En cuanto a los resultados, el también responsable del Laboratorio de Fisiología Microbiana comentó que en los primeros ensayos clínicos se usó PET virgen y reciclado, para determinar la cantidad de enzima a utilizar en el proceso de degradación para envases de plástico.

El cual informó que durante las primeras 18 a 24 horas se observó degradación del plástico, y después de dos meses, se obtuvo una mayor eliminación. De manera en que la proteína demostró ser resistente a temperatura y ambiente.

Aseguró que, aunque el PET se logra degradar mediante procesos de luz y calor, estas opciones son a largo plazo causando una mayor acumulación de plásticos. En cambio, la propuesta del investigador del ICUAP es una forma más amigable con el medio ambiente.

Durante las investigaciones, busca la forma de dirigir el proceso de degradación, es decir, determinar la cantidad de plástico y enzima a utilizar para acelerar este proceso.

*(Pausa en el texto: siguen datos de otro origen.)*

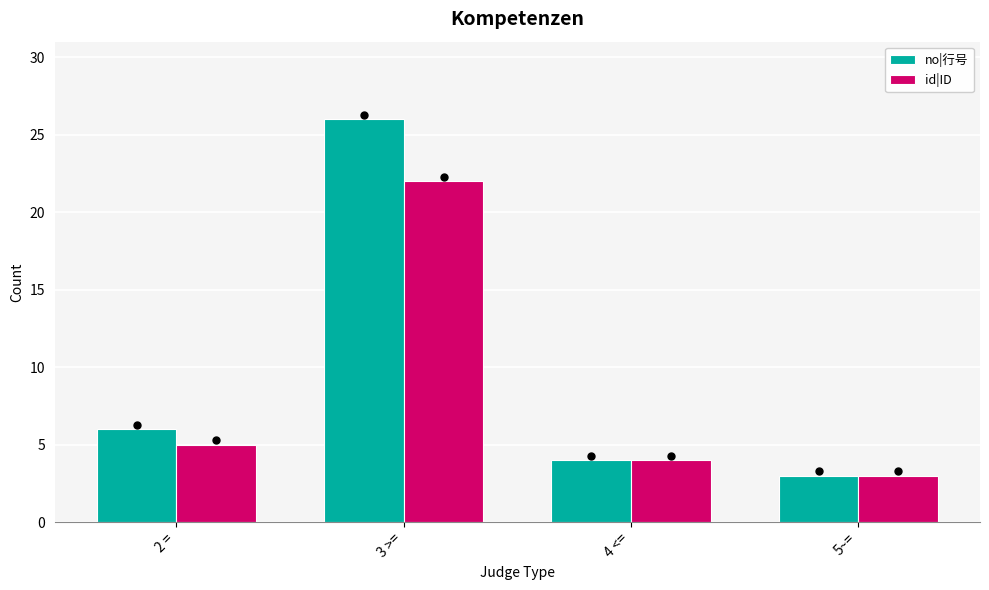

Reading left to right, extract all data points from this chart.

no|行号: 6	26	4	3
id|ID: 5	22	4	3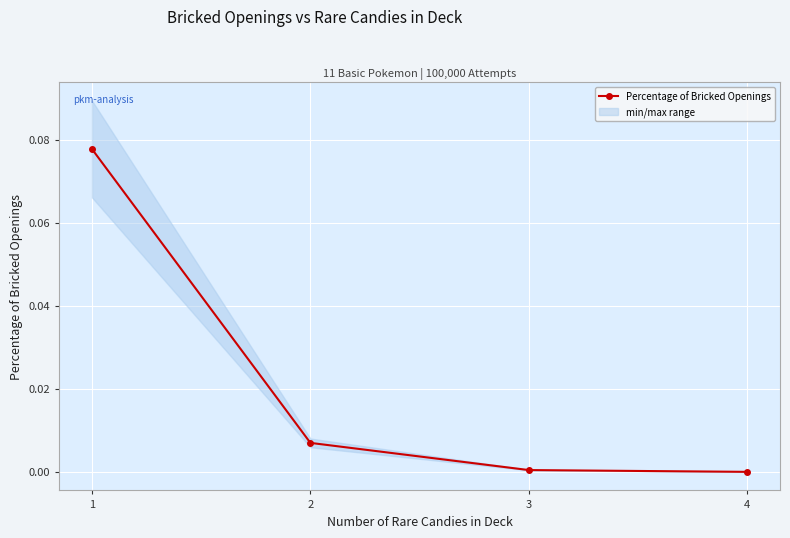

How many lines are shown in the chart?

1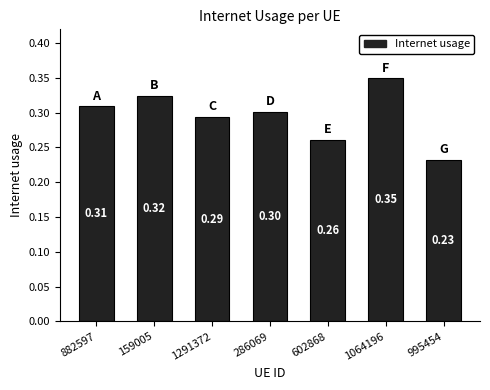

What is the value of the 1st bar from the left?

0.3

Luis Javier Martínez Morales expuso que el siguiente paso de la investigación será purificar a homogeneidad la enzima y ver su estabilidad a diferente pH y temperatura, así como mejorar su eficiencia.

Asimismo, dijo que espera en un futuro, escalar su producción e indagar las posibles formas de aplicación en el PET, así como trabajar en todas estas enzimas mejorando esta problemática ambiental, sobre todo con la acumulación de envases y plásticos.